▸ What is needed: Write every line below out again, exactly as given, but leave out the pictures.

▸ Source information:
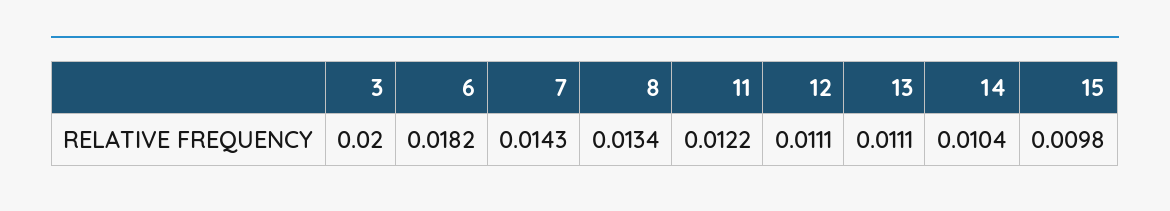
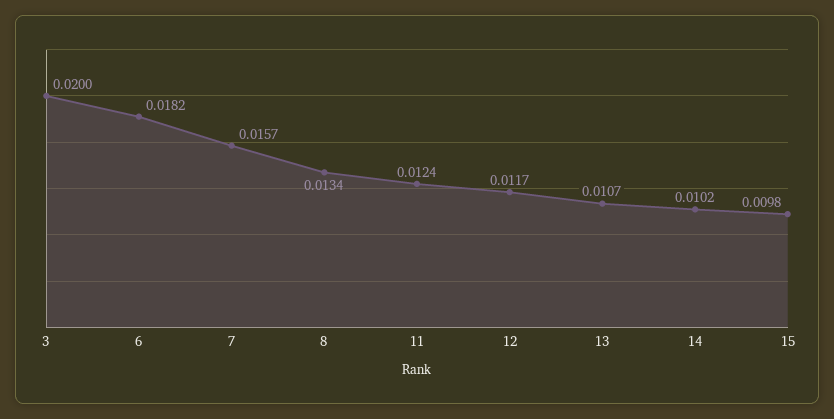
7: 0.0143 -> 0.0157
11: 0.0122 -> 0.0124
12: 0.0111 -> 0.0117
13: 0.0111 -> 0.0107
14: 0.0104 -> 0.0102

▸ Exercise result:
7: 0.0143 -> 0.0157
11: 0.0122 -> 0.0124
12: 0.0111 -> 0.0117
13: 0.0111 -> 0.0107
14: 0.0104 -> 0.0102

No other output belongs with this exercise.